# What codec should I use so that all computers can play my video?



## wolf_3d (Mar 7, 2005)

dear forum, I'm using adobe premiere pro 2.0 to export a video to make it available for people to download and watch, the video is basically my show reel and it's 1 minute and 10 seconds long.

My question is which codec should I use in exporting to make sure it will play smoothly on the largest number of computers?

I have tried avi which had a good quality but the size was too larg 240MB.

Many thanks in advance.
Hasan.


----------



## shezza_4tnt (Sep 25, 2007)

hey i think thes well hellp you 

Morgan
M-JPEG2000
codec V2










(((from here )))​


----------



## ebackhus (Apr 21, 2005)

I use DivX and XviD most commonly. Using those pretty much ensures OS independent and cross-platform compatibility.


----------



## koala (Mar 27, 2005)

Indeo video 5.10 as far as I know is on every PC. The compression is reasonable. DivX and XviD are probably the two better options and are readily available. Or maybe create 2 with different file extensions, eg. mpg and avi, so that they will have an option on which one to choose from. Or render the demo reel out to 720x486 (30fps for NTSC) and convert the avi to a DVD disc. That way it will play in any DVD player.

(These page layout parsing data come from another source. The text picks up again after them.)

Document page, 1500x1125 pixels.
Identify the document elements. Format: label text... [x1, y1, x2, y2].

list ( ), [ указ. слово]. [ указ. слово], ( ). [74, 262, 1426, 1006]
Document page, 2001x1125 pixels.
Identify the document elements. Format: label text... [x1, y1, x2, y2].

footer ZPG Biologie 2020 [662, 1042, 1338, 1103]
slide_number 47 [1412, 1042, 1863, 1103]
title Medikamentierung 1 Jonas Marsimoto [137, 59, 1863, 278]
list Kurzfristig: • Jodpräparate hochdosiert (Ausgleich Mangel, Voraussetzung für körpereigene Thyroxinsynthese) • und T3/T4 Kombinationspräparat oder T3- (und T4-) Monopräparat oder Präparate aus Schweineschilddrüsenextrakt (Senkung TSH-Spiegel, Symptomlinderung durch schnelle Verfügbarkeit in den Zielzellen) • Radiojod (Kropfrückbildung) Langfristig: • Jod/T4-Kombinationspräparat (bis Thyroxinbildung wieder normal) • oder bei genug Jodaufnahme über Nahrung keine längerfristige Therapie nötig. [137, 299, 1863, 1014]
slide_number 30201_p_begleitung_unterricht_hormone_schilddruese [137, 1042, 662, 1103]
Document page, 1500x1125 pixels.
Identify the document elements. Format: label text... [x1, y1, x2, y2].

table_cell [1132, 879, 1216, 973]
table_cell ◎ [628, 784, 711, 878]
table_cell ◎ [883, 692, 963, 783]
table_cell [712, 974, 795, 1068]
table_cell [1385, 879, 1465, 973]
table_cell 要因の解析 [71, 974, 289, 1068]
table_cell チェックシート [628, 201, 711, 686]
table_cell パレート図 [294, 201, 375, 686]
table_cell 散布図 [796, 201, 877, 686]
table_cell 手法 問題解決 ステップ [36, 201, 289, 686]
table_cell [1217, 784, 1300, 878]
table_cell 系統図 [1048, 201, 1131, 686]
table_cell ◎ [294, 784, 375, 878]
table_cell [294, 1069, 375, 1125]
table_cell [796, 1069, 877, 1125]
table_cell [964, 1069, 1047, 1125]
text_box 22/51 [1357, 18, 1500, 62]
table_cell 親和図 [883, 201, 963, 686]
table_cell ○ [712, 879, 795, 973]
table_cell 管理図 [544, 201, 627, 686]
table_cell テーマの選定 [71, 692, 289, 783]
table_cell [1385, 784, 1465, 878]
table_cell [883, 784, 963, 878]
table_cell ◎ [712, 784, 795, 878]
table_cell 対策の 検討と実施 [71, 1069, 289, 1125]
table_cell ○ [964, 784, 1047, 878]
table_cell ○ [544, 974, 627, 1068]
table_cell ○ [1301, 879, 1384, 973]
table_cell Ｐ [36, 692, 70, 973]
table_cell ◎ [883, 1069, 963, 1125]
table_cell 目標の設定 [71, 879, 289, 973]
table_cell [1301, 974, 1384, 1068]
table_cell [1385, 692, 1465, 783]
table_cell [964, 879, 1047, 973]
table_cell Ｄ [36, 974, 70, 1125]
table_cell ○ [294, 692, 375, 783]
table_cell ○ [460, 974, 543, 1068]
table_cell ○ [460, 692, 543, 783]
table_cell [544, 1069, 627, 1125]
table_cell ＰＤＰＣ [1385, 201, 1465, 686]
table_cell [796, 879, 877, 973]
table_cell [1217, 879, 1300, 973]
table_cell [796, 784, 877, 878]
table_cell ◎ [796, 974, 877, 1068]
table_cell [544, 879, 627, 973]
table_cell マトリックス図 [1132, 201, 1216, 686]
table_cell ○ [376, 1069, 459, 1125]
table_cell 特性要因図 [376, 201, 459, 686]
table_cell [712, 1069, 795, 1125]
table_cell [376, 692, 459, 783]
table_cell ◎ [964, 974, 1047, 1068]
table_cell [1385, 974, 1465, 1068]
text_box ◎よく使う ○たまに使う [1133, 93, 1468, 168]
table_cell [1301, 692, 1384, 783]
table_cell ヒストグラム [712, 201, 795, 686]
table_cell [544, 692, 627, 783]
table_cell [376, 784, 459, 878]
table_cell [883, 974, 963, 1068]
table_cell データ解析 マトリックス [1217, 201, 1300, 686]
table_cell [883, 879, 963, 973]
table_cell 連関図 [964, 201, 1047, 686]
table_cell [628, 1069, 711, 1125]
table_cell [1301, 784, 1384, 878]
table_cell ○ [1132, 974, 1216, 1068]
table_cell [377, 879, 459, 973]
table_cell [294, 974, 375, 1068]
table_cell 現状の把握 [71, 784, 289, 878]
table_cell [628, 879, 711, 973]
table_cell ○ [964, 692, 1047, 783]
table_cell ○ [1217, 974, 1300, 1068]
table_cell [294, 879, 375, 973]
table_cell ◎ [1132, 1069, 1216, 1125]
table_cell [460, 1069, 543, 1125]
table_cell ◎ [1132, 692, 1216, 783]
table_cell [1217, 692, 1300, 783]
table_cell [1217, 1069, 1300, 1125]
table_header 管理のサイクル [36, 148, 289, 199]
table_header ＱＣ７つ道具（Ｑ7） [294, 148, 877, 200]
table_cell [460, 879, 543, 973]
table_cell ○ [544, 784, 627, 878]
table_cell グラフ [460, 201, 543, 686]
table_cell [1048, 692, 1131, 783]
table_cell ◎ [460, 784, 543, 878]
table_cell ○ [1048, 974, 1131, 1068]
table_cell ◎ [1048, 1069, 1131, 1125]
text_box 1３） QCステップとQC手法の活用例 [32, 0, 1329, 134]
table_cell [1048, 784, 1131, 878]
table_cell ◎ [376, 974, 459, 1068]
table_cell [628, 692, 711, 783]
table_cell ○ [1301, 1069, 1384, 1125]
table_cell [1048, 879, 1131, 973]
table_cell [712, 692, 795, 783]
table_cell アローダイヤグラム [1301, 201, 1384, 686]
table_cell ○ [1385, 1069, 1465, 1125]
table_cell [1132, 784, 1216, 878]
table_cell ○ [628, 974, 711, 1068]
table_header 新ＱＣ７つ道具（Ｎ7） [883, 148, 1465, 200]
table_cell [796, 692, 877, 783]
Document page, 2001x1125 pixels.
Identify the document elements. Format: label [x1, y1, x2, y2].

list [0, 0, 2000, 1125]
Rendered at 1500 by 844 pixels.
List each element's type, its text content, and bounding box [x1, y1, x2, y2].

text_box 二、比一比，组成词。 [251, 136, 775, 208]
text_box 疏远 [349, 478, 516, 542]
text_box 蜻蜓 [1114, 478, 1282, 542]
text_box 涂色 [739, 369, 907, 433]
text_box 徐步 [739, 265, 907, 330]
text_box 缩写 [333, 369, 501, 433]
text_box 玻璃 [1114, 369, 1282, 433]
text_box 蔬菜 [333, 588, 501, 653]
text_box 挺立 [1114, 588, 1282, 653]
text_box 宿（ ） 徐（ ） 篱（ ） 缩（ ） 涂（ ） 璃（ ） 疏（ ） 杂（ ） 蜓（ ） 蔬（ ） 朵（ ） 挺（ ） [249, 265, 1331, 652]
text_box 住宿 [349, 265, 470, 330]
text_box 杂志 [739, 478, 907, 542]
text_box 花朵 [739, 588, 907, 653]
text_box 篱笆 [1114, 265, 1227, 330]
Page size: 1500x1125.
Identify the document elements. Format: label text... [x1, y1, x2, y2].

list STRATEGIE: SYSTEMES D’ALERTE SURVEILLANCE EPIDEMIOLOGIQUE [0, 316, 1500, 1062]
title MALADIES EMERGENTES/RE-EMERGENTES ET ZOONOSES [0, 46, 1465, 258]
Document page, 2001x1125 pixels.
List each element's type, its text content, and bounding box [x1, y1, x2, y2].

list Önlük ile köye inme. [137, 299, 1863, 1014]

This link might be helpful
http://www.pixar.com/companyinfo/jobs/howto.html

Thanks to freddyhard for the info.


----------



## wolf_3d (Mar 7, 2005)

Thanks everybody, the pixar link was particularly helpful.
I'm basically interested in a reel to go on a website so I've done an mpg one. (still didn't build a website) but I've uploaded it on Youtube. here is the link:
http://www.youtube.com/watch?v=6VReDf0DnC8

Do check it out and let me know what you think.
thanks again.


----------



## Inactive (Apr 11, 2005)

that clip looks good, but unfortunately i cannot make any comments. i don't have the experience on C++ and i have limited animation abilities.


----------